Svetozár Hurban Vajanský

aus Wikipedia, der freien Enzyklopädie
Zur Navigation springen Zur Suche springen
Svetozár Hurban-Vajanský (Illustration von Jan Vilímek)

Svetozár Hurban-Vajanský, eigentlich Svetozár Miloslav Hurban (* 16. Januar 1847 in Hlboké, Kaisertum Österreich, heute Slowakei; † 17. August 1916 in Martin, Österreich-Ungarn) war ein slowakischer Schriftsteller, Redakteur, Publizist und Politiker.

Leben[Bearbeiten | Quelltext bearbeiten]

Hurban wurde als ältester Sohn von Jozef Miloslav Hurban im Ort Hlboké bei Senica geboren. Er besuchte die Gymnasien in Modern (1858), Teschen (1858–61), Oberschützen (1861–63) und Stendal (1863–66) und legte das Abitur am Gymnasium von Neusohl ab. Aus persönlichen Gründen studierte er an einer juristischen Akademie in Pressburg, um dem Dienst im ungarischen Staatsapparat auszuweichen. 1874 hat er seine Anwaltsprüfung in Budapest bestanden. Er war jedoch nur wenig erfolgreich mit seiner Beschäftigung als Anwalt in Wien, Skalica, Námestovo und Liptau-Sankt Nikolaus, und sein Versuch, Professor in Bulgarien oder Russland zu werden, scheiterte.

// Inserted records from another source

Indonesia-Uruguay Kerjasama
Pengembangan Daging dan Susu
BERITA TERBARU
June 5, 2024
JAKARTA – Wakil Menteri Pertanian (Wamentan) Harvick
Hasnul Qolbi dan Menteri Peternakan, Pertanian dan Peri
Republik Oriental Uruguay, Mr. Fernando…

Als Soldat beteiligte er sich 1878 an der österreichisch-ungarischen Okkupation des bisher osmanischen Bosnien-Herzegowina. Seit den 1870er Jahren war er als Politiker der Slowakischen Nationalpartei aktiv und wurde schließlich zum Redakteur und Schriftsteller. So war er 1878–1906 Redakteur und dann bis zu seinem Tod Chefredakteur der Zeitung Slovenské noviny (Slowakische Zeitung), 1881–90 Redakteur und 1890–1916 Eigentümer der Zeitschrift Slovenské pohľady (Slowakische Ansichten) und seit 1894 Stellvertreter des Frauenvereins Živena.

Er starb 1916 in Martin und ist heute auf dem Nationalfriedhof Martin begraben.

Politische Ansichten[Bearbeiten | Quelltext bearbeiten]

Als Mitglied der Slowakischen Nationalpartei hat er sich in der Politik engagiert und war zur Zeit der k.u.k.-Monarchie Hauptideologe und Leiter der slowakischen Nationalbewegung. Er förderte die engere Zusammenarbeit der slowakischen Intelligenz mit der einfachen Landbevölkerung, insbesondere seit den 1890er Jahren. Diese Versuche blieben jedoch zumeist erfolglos. Daneben hatte er Kontakt zu den führenden Persönlichkeiten des tschechischen politischen und kulturellen Lebens und um die Jahrhundertwende befürwortete er die engere Zusammenarbeit mit den, seiner Ansicht nach, unterdrückten Völkern des Königreichs Ungarn. Wegen seiner politischen Aktivitäten und seiner Rolle in der slowakischen Nationalbewegung wurde er mehrfach von den ungarischen Behörden inhaftiert.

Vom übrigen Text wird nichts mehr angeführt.